Tammy Ma was about to board a plane at the San Francisco International Airport when she got the call of a lifetime. She’s a plasma physicist at the National Ignition Facility (NIF), the world’s largest and most energetic laser. A breakthrough in nuclear fusion was achieved at the facility by an experiment.

“I burst into tears, and I was jumping up and down in the waiting area,” Ma told reporters at a technical briefing on the achievement in Washington, DC, this week.

What’s next at the NIF atomic nucleosynthesis accelerator (NIF)? It’s exciting to be here, but what is going on now?

I would like to be honest. We have an assortment of data that we are building off, so it’s not like we are pulling new ideas out of the air.

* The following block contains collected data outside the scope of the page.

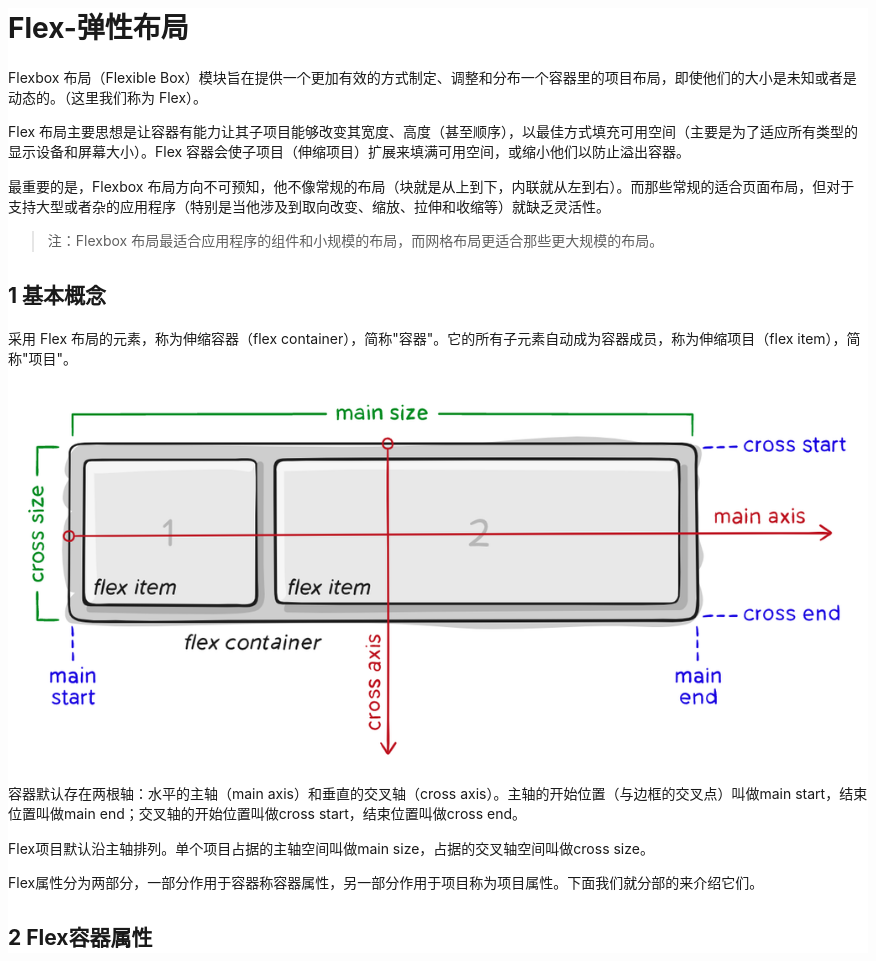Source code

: # Flex-弹性布局

Flexbox 布局（Flexible Box）模块旨在提供一个更加有效的方式制定、调整和分布一个容器里的项目布局，即使他们的大小是未知或者是动态的。（这里我们称为 Flex）。

Flex 布局主要思想是让容器有能力让其子项目能够改变其宽度、高度（甚至顺序），以最佳方式填充可用空间（主要是为了适应所有类型的显示设备和屏幕大小）。Flex 容器会使子项目（伸缩项目）扩展来填满可用空间，或缩小他们以防止溢出容器。

最重要的是，Flexbox 布局方向不可预知，他不像常规的布局（块就是从上到下，内联就从左到右）。而那些常规的适合页面布局，但对于支持大型或者杂的应用程序（特别是当他涉及到取向改变、缩放、拉伸和收缩等）就缺乏灵活性。

> 注：Flexbox 布局最适合应用程序的组件和小规模的布局，而网格布局更适合那些更大规模的布局。

## 1 基本概念

采用 Flex 布局的元素，称为伸缩容器（flex container），简称"容器"。它的所有子元素自动成为容器成员，称为伸缩项目（flex item），简称"项目"。

![父子组件之间关系](../../static/20190606/1.png)

容器默认存在两根轴：水平的主轴（main axis）和垂直的交叉轴（cross axis）。主轴的开始位置（与边框的交叉点）叫做main start，结束位置叫做main end；交叉轴的开始位置叫做cross start，结束位置叫做cross end。

Flex项目默认沿主轴排列。单个项目占据的主轴空间叫做main size，占据的交叉轴空间叫做cross size。

Flex属性分为两部分，一部分作用于容器称容器属性，另一部分作用于项目称为项目属性。下面我们就分部的来介绍它们。

## 2 Flex容器属性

But, how do we improve on the last set of experiments? What design changes do we want to do?

We work with the laser scientists to try to define the best laser pulse that we can use. The materials that we need to develop for targets have to be worked on with material scientists. When the burst of neutrons arrives, the diagnostic instruments have to be set to capture it. We have some of the fastest X-ray cameras in the world, so we can actually record what’s going on in real time. So in total, it’s a huge team that brings all this together.

Right now, my role is moving towards the next step of fusion energy. We’ve been trying to prepare, you know, after we get ignition, how can we capitalize on this great discovery? And now we’re here.

It was amazing because the NIF runs 24/7 — we are doing experiments every single day. And it’s just built on decades of work, right? And I’m very lucky to be here at this time. But there’s been giants that came before us. And I’m still not sure it’s fully sunk in yet that we’ve achieved this. So it’s exciting.

We will continuously try to repeat the shot and improve the situation in the future. We are continuously trying to improve the quality of the targets — that makes a huge difference. We have plans to continue turning up the laser energy in the future. We are doing new things every couple of weeks.